The Accelerator is Carleton’s latest contribution to an extensive suite of entrepreneurship initiatives – a state-of-the-art facility for students working to launch and grow their businesses. It is fitting that its first project is hosting the Technovation Challenge, an intensive three-month curriculum that leads teams of young women through the process of imagining, designing and developing mobile apps and then pitching their startup businesses.
“Carleton is delighted to support the effort to bring the Technovation Challenge to Ottawa,” said President Roseann O’Reilly Runte. “We are committed to increasing the number of young women in technology and entrepreneurship.’’
The Technovation Challenge is run by Iridescent, a not-for-profit group in California with a mission to inspire and educate girls and women to solve real-world problems through technology. The contest has been running for five years, and last year it attracted participation from 45 different countries.
The Ottawa Chapter of Women Powering Technology, a not-for-profit created to inspire, support and empower women in technology, brought the Technovation Challenge to Ottawa.
“The goal of the Technovation Challenge is to address the issue that women are vastly underrepresented in technology and entrepreneurship,” said Jennifer Francis, principal of Cafe Noir Consulting. “We have partnered with Carleton University’s Technology Innovation Management (TIM) program, IBM and Shopify, as well as the Ottawa Carleton District School Board, in order to create an Ottawa regional program.”

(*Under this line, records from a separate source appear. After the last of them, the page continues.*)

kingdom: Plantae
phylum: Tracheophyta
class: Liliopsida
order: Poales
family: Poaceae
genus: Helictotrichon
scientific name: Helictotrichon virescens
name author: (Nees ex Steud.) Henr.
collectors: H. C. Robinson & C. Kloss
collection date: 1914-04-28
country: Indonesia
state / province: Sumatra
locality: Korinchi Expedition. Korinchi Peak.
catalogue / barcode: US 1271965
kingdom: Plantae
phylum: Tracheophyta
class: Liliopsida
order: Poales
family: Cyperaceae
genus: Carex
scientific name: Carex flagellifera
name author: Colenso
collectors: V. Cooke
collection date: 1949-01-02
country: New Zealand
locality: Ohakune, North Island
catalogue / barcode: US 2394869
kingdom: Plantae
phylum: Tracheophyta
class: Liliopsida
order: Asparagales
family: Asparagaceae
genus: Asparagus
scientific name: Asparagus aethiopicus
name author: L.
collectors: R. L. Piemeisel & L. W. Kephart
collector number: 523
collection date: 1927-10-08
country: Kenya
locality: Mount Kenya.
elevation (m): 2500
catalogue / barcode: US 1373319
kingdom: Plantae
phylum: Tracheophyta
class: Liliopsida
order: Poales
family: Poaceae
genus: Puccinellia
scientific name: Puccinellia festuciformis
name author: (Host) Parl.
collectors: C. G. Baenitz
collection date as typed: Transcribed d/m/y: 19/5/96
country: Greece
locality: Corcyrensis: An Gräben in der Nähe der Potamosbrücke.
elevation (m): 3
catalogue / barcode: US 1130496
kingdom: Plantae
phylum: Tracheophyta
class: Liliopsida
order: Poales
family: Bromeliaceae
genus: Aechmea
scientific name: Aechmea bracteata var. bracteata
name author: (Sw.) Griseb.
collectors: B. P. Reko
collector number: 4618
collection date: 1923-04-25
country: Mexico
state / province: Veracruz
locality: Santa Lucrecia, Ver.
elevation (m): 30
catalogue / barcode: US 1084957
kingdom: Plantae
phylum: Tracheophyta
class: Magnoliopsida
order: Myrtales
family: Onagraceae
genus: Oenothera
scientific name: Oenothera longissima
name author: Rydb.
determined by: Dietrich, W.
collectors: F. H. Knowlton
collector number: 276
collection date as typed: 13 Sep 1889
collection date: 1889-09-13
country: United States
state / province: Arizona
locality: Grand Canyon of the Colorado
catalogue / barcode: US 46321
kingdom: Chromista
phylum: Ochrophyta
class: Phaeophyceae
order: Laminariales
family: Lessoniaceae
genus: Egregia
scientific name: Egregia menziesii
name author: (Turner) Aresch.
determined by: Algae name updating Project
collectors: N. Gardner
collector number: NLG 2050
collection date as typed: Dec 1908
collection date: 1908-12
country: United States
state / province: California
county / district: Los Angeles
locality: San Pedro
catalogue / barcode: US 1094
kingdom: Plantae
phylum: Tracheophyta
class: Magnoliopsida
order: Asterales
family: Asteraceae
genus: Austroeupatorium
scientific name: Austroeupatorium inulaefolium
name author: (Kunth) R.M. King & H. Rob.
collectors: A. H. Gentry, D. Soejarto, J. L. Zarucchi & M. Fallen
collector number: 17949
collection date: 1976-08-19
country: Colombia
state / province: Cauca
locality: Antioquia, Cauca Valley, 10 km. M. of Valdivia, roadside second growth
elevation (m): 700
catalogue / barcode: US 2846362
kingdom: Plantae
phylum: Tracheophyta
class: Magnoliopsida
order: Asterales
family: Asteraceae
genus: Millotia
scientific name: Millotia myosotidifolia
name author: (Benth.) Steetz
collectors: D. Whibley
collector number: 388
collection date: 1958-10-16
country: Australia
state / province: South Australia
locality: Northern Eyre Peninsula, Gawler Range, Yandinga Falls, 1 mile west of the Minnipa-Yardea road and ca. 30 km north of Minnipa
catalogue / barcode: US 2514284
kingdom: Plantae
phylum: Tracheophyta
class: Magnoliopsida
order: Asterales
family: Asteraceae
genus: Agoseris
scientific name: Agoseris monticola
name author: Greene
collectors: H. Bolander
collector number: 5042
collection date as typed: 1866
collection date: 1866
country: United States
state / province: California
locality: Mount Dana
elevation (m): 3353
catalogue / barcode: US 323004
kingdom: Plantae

Carleton has a history of innovation and collaborating with the private and public sectors to promote economic development and sustainability of communities. We have long embraced the need to mentor people with innovative ideas. For the past decade, we have been leaders in encouraging and facilitating entrepreneurship among our students and alumni, and within the community.
Our award-winning programs include Lead to Win and Global Start, which have helped launch hundreds of technology companies. Our academic programs at the graduate level include the Technology Innovation Management (TIM) program, which helps talented individuals with engineering, science, and business degrees launch and grow technology companies. The Sprott School of Business offers aMinor in Entrepreneurship and the Bachelor of Commerce (BCom) Entrepreneurship concentration.
Carleton has launched more than 185 startups since 2010. In 2012, R&D projects at Carleton generated more than $1.8 million in commercial activity.